This exercise is from John Welwood's Perfect Love, Imperfect Relationships.
Before beginning this exercise, or any other, he recommends getting comfortable and taking several deep breaths to relax and get centered in the body. This exercise may be done as a journal entry or as a meditation that you later record some notes on.
To Feel Loved Is to BE LoveI'd love for anyone who does this exercise to share their experiences in the comments section. Welwood doesn't talk about integral relationships, although he has appeared on Integral Naked, but I think that the ability to feel love as something sourced in ourselves might be a criteria for being integral in relationships.
This exercise will help you explore how being loved allows the window of the heart to open, so that you can experience love as something within you, rather than something that someone hands over to you.
1. Think of someone in your life who loves you – a lover, spouse, friend, or family member. Let yourself feel this person's love and caring for you.

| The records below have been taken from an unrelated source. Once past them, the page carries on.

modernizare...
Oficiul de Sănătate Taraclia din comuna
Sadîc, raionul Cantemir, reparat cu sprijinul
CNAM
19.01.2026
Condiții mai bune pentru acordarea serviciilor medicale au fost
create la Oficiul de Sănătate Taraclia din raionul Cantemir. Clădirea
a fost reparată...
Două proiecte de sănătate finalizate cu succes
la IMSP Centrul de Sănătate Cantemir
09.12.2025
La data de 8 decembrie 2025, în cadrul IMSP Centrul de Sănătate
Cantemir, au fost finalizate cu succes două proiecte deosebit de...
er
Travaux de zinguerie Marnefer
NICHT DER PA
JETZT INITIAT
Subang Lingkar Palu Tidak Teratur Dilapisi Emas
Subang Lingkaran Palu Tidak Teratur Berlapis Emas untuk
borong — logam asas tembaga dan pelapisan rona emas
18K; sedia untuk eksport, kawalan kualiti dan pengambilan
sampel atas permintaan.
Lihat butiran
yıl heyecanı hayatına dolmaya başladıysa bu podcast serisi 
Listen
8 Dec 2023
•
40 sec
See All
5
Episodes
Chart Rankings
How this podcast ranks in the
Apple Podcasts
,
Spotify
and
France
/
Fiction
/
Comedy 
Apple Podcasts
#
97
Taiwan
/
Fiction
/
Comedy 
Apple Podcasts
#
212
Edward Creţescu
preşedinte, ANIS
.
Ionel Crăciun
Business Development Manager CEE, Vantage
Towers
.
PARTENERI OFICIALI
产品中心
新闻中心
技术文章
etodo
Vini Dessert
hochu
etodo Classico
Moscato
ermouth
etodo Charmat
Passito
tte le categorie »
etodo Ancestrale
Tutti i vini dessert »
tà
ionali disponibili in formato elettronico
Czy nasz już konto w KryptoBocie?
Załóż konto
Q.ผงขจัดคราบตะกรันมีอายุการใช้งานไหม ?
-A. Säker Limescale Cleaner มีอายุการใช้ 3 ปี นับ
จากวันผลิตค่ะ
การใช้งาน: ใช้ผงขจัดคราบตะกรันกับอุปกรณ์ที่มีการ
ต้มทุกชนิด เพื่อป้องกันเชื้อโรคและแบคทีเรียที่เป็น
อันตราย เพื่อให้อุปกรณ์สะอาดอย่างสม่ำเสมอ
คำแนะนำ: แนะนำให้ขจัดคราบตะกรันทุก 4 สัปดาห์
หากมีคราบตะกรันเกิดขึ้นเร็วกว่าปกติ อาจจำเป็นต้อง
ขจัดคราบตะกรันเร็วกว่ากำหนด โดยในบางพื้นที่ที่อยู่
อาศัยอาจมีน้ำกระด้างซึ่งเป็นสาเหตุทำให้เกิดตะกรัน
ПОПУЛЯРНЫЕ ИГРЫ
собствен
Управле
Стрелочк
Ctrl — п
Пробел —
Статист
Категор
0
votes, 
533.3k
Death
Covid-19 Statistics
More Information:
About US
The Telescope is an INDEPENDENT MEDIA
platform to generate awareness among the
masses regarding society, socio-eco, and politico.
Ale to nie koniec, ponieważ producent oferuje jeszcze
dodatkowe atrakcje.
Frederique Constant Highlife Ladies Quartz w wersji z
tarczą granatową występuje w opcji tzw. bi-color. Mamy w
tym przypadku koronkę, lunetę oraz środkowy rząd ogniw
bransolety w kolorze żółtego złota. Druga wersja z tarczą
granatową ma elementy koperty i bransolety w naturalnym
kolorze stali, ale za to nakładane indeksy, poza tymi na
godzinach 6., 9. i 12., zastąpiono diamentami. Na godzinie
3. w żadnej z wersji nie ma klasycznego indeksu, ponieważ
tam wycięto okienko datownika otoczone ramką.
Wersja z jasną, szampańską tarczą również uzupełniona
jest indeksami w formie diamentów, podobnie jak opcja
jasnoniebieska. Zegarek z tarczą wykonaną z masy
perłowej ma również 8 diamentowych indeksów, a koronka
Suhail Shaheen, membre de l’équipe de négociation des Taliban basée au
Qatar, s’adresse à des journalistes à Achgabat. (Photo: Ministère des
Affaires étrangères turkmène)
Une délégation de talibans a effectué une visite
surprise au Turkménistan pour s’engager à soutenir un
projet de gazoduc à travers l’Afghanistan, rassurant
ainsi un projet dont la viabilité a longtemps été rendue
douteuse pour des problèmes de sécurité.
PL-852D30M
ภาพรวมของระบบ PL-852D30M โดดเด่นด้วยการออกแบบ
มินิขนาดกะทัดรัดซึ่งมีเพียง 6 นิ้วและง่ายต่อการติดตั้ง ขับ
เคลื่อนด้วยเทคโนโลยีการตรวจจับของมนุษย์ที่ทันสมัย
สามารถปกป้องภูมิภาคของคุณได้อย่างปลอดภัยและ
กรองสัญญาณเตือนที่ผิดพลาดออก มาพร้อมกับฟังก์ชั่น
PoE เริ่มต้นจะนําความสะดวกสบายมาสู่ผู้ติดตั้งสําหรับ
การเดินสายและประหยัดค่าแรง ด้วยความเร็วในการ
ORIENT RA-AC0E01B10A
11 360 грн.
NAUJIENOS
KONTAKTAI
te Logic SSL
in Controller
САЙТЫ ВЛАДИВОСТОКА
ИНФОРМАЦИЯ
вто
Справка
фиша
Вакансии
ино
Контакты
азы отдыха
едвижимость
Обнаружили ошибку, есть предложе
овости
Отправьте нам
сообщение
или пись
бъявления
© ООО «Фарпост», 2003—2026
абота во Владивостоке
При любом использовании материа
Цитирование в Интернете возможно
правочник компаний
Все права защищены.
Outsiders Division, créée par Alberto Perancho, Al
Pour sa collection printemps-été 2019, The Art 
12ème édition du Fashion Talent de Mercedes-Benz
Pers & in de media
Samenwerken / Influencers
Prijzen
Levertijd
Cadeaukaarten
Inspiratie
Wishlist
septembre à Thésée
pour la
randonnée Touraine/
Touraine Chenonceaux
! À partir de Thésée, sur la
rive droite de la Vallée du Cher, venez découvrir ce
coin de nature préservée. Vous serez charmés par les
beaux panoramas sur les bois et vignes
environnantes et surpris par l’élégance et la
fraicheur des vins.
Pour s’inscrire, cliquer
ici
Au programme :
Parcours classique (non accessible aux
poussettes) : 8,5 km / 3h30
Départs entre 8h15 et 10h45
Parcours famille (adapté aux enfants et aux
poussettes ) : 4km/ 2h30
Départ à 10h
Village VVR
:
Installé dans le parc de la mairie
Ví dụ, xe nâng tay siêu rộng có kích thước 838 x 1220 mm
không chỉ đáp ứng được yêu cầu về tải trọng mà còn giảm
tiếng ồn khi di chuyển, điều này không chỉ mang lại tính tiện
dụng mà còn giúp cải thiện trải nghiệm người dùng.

2. Notice how you associate this good feeling with the other person, and how you tend to see the other person as the cause or source of it.
3. Now let go of thinking about the other person and pay attention to what happens in your body when you feel loved. Pay particular attention to the heart center, the area at the center of your chest. See if you can recognize the warmth or fullness in your heart as your own experience, as something that arises from within you, as something that is yours.
4. How does it feel to recognize that?